Exercise description: Check every line below for the word "Punkten" and copy each one that has it.

Study material:
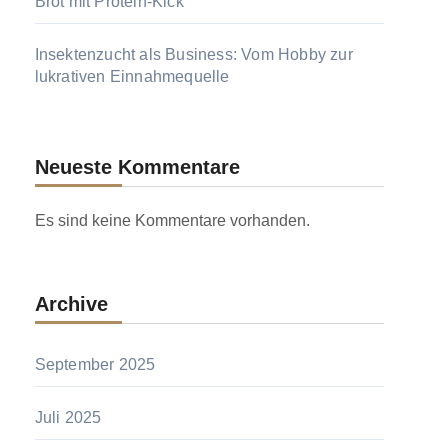
Brot mit Protein-Kick
Insektenzucht als Business: Vom Hobby zur
lukrativen Einnahmequelle
Neueste Kommentare
Es sind keine Kommentare vorhanden.
Archive
September 2025
Juli 2025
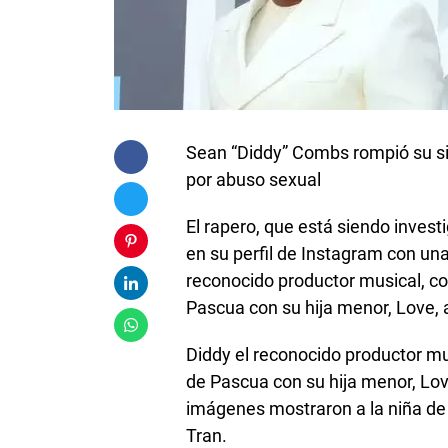
Sean “Diddy” Combs rompió su si
por abuso sexual
El rapero, que está siendo invest
en su perfil de Instagram con una
reconocido productor musical, c
Pascua con su hija menor, Love, 
Diddy el reconocido productor m
de Pascua con su hija menor, Lov
imágenes mostraron a la niña de
Tran.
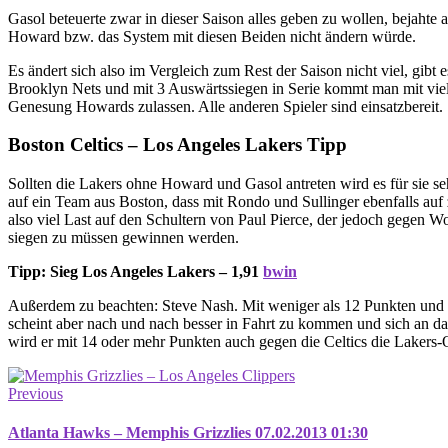
Gasol beteuerte zwar in dieser Saison alles geben zu wollen, bejahte
Howard bzw. das System mit diesen Beiden nicht ändern würde.
Es ändert sich also im Vergleich zum Rest der Saison nicht viel, gibt
Brooklyn Nets und mit 3 Auswärtssiegen in Serie kommt man mit viel
Genesung Howards zulassen. Alle anderen Spieler sind einsatzbereit.
Boston Celtics – Los Angeles Lakers Tipp
Sollten die Lakers ohne Howard und Gasol antreten wird es für sie s
auf ein Team aus Boston, dass mit Rondo und Sullinger ebenfalls auf z
also viel Last auf den Schultern von Paul Pierce, der jedoch gegen W
siegen zu müssen gewinnen werden.
Tipp: Sieg Los Angeles Lakers – 1,91
bwin
Außerdem zu beachten: Steve Nash. Mit weniger als 12 Punkten und we
scheint aber nach und nach besser in Fahrt zu kommen und sich an da
wird er mit 14 oder mehr Punkten auch gegen die Celtics die Lakers-
Previous
Atlanta Hawks – Memphis Grizzlies 07.02.2013 01:30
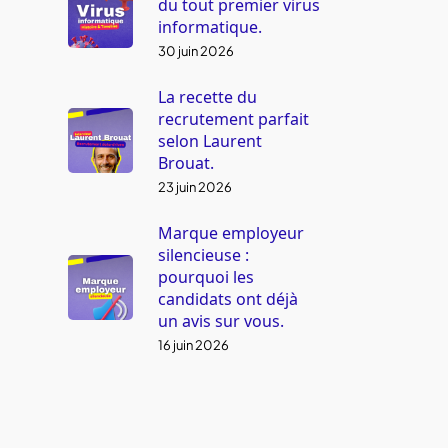
du tout premier virus
informatique.
30 juin 2026
La recette du
recrutement parfait
selon Laurent
Brouat.
23 juin 2026
Marque employeur
silencieuse :
pourquoi les
candidats ont déjà
un avis sur vous.
16 juin 2026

Solution to the problem:
Außerdem zu beachten: Steve Nash. Mit weniger als 12 Punkten und we
wird er mit 14 oder mehr Punkten auch gegen die Celtics die Lakers-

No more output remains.